▶ **Task item**: The entries are to be reproduced verbatim, with all pictures omitted.

▶ **Dataset entries**:
_____

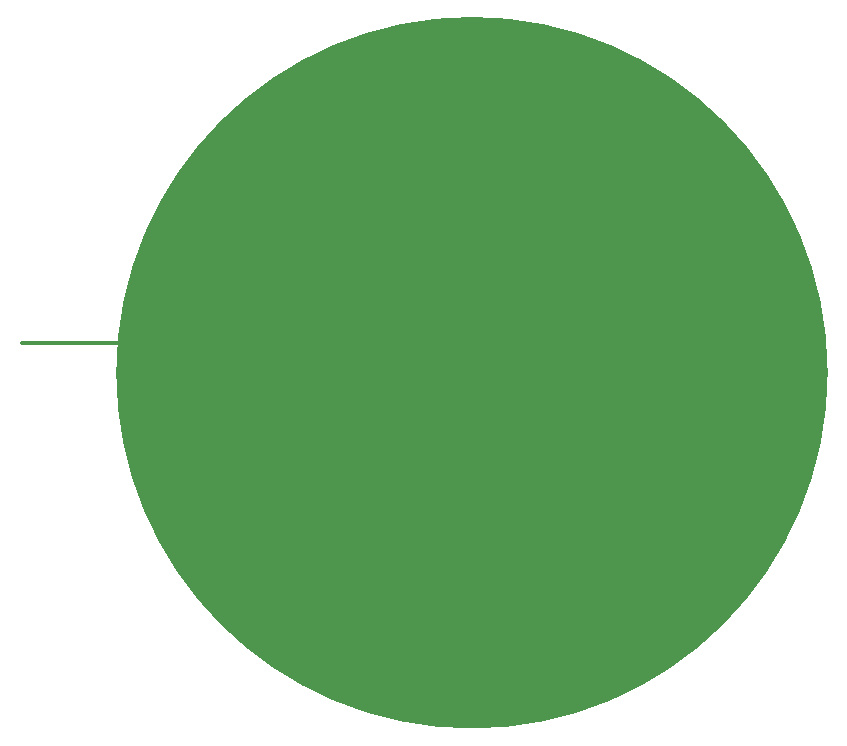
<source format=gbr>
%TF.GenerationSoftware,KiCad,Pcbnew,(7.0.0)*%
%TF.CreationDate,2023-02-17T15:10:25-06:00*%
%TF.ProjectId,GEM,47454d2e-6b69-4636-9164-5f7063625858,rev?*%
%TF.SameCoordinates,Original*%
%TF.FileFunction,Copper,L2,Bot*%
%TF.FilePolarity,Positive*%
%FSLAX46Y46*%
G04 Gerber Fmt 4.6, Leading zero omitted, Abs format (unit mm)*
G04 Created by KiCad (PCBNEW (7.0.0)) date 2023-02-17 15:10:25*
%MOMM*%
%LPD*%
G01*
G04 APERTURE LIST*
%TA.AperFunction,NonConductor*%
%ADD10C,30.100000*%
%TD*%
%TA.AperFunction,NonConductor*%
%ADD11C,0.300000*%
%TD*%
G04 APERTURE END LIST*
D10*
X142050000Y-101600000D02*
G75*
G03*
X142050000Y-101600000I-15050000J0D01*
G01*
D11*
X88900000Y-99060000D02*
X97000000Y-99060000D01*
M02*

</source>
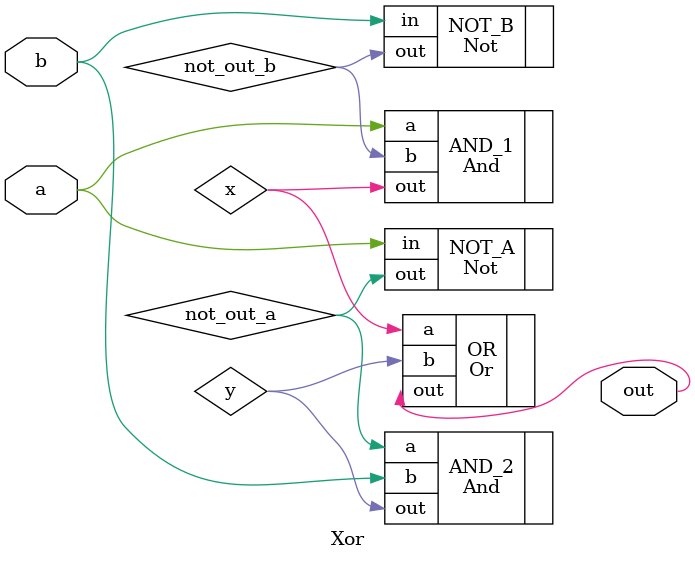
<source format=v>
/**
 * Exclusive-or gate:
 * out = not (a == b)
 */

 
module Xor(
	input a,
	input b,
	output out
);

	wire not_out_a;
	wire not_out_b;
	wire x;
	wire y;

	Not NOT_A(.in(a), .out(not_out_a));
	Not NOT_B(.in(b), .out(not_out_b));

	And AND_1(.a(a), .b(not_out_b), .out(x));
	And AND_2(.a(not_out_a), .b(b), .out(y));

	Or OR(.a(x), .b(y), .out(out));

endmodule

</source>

_____

▶ **Response area**:
<source format=gbr>
%TF.GenerationSoftware,KiCad,Pcbnew,(7.0.0)*%
%TF.CreationDate,2023-02-17T15:10:25-06:00*%
%TF.ProjectId,GEM,47454d2e-6b69-4636-9164-5f7063625858,rev?*%
%TF.SameCoordinates,Original*%
%TF.FileFunction,Copper,L2,Bot*%
%TF.FilePolarity,Positive*%
%FSLAX46Y46*%
G04 Gerber Fmt 4.6, Leading zero omitted, Abs format (unit mm)*
G04 Created by KiCad (PCBNEW (7.0.0)) date 2023-02-17 15:10:25*
%MOMM*%
%LPD*%
G01*
G04 APERTURE LIST*
%TA.AperFunction,NonConductor*%
%ADD10C,30.100000*%
%TD*%
%TA.AperFunction,NonConductor*%
%ADD11C,0.300000*%
%TD*%
G04 APERTURE END LIST*
D10*
X142050000Y-101600000D02*
G75*
G03*
X142050000Y-101600000I-15050000J0D01*
G01*
D11*
X88900000Y-99060000D02*
X97000000Y-99060000D01*
M02*

</source>
<source format=v>
/**
 * Exclusive-or gate:
 * out = not (a == b)
 */

 
module Xor(
	input a,
	input b,
	output out
);

	wire not_out_a;
	wire not_out_b;
	wire x;
	wire y;

	Not NOT_A(.in(a), .out(not_out_a));
	Not NOT_B(.in(b), .out(not_out_b));

	And AND_1(.a(a), .b(not_out_b), .out(x));
	And AND_2(.a(not_out_a), .b(b), .out(y));

	Or OR(.a(x), .b(y), .out(out));

endmodule

</source>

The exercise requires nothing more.